Go back one more time to compare the algorithm and the code. There's
supposed to be little thought going from the algorithm to the code.
You'll struggle with the syntax, but you don't have to get too
creative. The double use of lastCharIndex is a bit tricky,
but otherwise the two match up very well.
The trickiest operation you'll have to worry about is finding the first vowel in a word. Unlike the noun pluralizer, you cannot test a fixed position with the index operator. You have to search for it. However, read the list of operations above carefully because one of those methods (probably the one we didn't use in the pluralizer---hint! hint! hint!) will mostly solve the problem for you.

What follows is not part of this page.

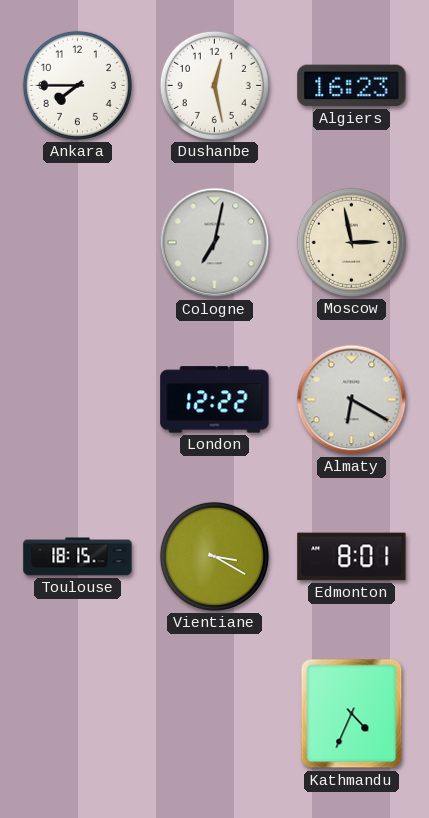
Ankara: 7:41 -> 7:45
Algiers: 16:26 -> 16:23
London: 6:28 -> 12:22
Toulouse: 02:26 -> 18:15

Then, extract substrings from the English word to build up the Pig Latin word. Remember to use the formula above to compute the size of a substring.
Code up your algorithm, compile, and run your program.
Test your Pig Latin translator on all of the words listed above plus others that you come up with.
As you test your function, you'll discover that your function doesn't work on all words. (This should teach you to read the entire lab before working on it!) In particular, your function has problems with words that start with 'y' (like "yellow") or that contain a 'q' in the initial consonants (like "quiet" or "squire").
Words beginning with 'y' pose a problem because we consider 'y' to be a vowel. If we didn't, words like "style" or "spry" wouldn't translate properly. It appears that we need a special case for words beginning with 'y' because then it usually works as a consonant. But this new rule isn't perfect: "Ypsilanti" begins with a 'y' vowel.
Words with a 'q' in the initial consonants also poses a problem because the 'u' after it should also be moved to the end of the word: "squire" should translate to "iresquay", not "uiresqay". This requires a special case. We can complicate the special case further if we permit English words that do not have a 'u' after a 'q'. Strictly speaking, this isn't permitted in English, but many foreign words absorbed into English have a 'q' without a 'u' right after it.
These are both cases that should be considered for a full-fledged Pig Latin translator, although we won't do them here. See Project #5.1.
Turn in a copy of your code, your answers to the questions, and sample runs of your program demonstrating that it works correctly.